Le problème, tout à fait réel, c'est que cela se traduit par des carrières incomplètes, et pose de gros problèmes si le couple se sépare (un couple sur deux, de nos jours). Jusque là, rien à dire sur le raisonnement.
Là où ça se gâte, c'est la "solution" fiscalo-fiscale (tendance Terra Nova) que propose notre brave ministre. En supprimant le quotient conjugal, on enlève "l'avantage" dont bénéficierait un foyer dont la femme ne travaille pas, et donc on "encourage" les femmes à chercher du boulot. Ca pose à mon avis trois problèmes.
D'abord, essayer de présenter une hausse d'impôts comme un encouragement, ça marche mal: on n'attrape pas les mouches avec du vinaigre. Par les temps qui courent, c'est carrément suicidaire.
Ensuite, en période de fort chômage, on peut s'inquiéter de l'effet d'une telle mesure. En remettant sur le marché du travail un certain nombre de femmes au foyer, certaines bien diplômées, ne va-t-on pas exclure davantage les moins qualifiés et les jeunes, ou accroitre la pression à la baisse sur les salaires? Parce que si le prix du retour au travail des femmes éduquées de la classe moyenne, c'est davantage de couples sans aucun travail dans les classes populaires, on peut s'interroger sur la caractère social de la mesure.

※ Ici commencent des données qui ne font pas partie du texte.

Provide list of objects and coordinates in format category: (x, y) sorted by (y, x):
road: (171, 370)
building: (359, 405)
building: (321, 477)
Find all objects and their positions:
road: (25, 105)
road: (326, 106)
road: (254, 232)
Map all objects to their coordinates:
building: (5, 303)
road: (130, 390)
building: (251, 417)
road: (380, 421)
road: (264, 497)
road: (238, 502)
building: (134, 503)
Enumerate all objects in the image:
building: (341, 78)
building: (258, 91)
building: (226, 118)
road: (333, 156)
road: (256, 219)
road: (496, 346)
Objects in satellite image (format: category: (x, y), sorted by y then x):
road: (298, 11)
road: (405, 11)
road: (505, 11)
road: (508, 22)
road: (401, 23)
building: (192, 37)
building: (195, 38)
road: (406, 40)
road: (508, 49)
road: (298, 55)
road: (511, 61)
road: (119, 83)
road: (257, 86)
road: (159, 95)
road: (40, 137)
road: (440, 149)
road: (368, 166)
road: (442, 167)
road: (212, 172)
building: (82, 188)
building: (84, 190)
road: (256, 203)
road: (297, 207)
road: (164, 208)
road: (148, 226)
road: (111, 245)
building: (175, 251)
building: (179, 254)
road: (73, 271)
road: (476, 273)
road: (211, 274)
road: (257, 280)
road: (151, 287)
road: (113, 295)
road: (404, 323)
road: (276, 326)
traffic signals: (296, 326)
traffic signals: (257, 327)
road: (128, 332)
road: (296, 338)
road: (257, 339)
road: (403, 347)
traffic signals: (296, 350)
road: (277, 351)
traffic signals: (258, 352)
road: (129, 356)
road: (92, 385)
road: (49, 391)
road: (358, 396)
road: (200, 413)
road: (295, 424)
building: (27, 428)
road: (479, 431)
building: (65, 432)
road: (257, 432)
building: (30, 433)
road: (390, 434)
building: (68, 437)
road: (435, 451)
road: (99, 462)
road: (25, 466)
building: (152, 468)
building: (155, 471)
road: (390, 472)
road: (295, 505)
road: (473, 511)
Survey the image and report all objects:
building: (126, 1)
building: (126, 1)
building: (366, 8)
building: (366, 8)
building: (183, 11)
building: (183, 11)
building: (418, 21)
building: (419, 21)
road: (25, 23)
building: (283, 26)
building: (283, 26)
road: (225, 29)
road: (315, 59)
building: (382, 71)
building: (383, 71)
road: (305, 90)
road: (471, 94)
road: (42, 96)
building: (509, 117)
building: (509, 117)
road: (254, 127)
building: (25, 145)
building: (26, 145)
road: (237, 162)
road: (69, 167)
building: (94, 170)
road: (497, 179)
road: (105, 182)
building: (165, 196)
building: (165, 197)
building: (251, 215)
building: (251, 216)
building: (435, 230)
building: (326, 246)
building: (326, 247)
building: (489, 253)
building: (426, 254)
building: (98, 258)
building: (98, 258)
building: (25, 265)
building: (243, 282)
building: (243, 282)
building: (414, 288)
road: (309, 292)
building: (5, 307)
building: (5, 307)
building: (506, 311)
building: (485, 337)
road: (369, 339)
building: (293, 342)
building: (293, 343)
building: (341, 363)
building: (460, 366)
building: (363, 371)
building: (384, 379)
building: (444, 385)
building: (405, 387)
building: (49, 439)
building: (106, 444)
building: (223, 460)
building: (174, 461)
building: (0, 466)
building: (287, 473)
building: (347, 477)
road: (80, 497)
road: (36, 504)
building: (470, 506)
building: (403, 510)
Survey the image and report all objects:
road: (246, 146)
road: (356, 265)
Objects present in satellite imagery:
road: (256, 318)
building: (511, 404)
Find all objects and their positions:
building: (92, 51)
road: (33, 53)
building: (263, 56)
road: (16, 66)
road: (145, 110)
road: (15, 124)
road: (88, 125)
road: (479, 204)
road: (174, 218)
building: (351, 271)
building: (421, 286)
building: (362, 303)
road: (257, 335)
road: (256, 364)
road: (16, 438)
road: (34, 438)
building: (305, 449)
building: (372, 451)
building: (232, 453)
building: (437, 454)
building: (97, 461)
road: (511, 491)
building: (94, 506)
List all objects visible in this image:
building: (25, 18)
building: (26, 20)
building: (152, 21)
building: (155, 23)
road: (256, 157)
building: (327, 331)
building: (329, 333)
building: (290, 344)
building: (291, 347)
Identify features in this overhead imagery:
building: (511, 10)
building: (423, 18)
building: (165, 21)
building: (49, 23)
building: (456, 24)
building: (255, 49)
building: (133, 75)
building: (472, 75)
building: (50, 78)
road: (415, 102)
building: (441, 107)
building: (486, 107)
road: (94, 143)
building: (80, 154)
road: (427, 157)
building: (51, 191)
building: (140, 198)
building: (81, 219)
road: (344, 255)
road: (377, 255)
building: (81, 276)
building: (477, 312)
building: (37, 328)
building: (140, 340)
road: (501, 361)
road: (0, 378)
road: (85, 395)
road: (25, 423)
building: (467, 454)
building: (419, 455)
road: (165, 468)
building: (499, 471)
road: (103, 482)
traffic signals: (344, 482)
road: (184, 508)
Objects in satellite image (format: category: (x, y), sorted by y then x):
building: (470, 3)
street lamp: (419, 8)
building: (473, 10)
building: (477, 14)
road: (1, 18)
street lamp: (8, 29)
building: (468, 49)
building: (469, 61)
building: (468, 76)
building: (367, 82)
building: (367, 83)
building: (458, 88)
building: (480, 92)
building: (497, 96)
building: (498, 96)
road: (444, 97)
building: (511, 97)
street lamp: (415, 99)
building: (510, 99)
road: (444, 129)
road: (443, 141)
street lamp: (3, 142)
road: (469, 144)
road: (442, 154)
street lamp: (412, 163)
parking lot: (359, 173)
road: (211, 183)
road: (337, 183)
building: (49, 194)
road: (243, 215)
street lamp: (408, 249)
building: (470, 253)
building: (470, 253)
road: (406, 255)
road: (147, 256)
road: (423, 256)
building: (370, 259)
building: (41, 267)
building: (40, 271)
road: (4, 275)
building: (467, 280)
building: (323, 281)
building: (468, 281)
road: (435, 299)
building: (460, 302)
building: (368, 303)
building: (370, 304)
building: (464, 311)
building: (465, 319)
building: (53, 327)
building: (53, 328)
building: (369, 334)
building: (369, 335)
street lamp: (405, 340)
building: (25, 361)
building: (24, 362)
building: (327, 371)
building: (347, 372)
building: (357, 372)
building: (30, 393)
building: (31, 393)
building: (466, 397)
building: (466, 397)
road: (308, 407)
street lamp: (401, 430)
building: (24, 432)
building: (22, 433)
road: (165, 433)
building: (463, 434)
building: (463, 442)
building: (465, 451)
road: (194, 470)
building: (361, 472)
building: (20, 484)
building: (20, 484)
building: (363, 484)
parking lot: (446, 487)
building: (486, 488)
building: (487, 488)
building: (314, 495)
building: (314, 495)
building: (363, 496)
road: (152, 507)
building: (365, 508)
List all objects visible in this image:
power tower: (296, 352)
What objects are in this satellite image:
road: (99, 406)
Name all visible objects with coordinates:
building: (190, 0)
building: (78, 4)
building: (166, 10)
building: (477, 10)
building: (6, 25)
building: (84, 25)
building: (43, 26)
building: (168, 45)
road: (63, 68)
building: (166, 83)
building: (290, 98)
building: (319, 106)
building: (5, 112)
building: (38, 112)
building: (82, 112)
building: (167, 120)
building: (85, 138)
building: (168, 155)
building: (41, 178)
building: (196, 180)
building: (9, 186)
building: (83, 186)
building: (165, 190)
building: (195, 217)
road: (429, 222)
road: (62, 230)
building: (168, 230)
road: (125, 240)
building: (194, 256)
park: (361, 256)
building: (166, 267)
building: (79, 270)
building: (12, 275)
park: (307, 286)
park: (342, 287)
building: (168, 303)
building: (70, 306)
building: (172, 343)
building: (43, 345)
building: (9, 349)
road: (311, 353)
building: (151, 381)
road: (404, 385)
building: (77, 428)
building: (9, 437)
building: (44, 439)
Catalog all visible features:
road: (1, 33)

Enfin, le quotient conjugal joue un rôle de solidarité à l'intérieur du ménage. Si l'un des conjoints perd son emploi, le calcul actuel atténue la baisse, puisque le taux d'imposition va nettement baisser. Dans le système futur, c'est chacun pour soi. Il y a d'ailleurs une certaine ironie à voir cette ministre, qui nous chantait les louanges de l'institution du mariage quand il s'agissait d'en étendre le champ, chercher à en réduire un des aspects fondamentaux : la solidarité financière des conjoints (les époux se doivent assistance, hein?).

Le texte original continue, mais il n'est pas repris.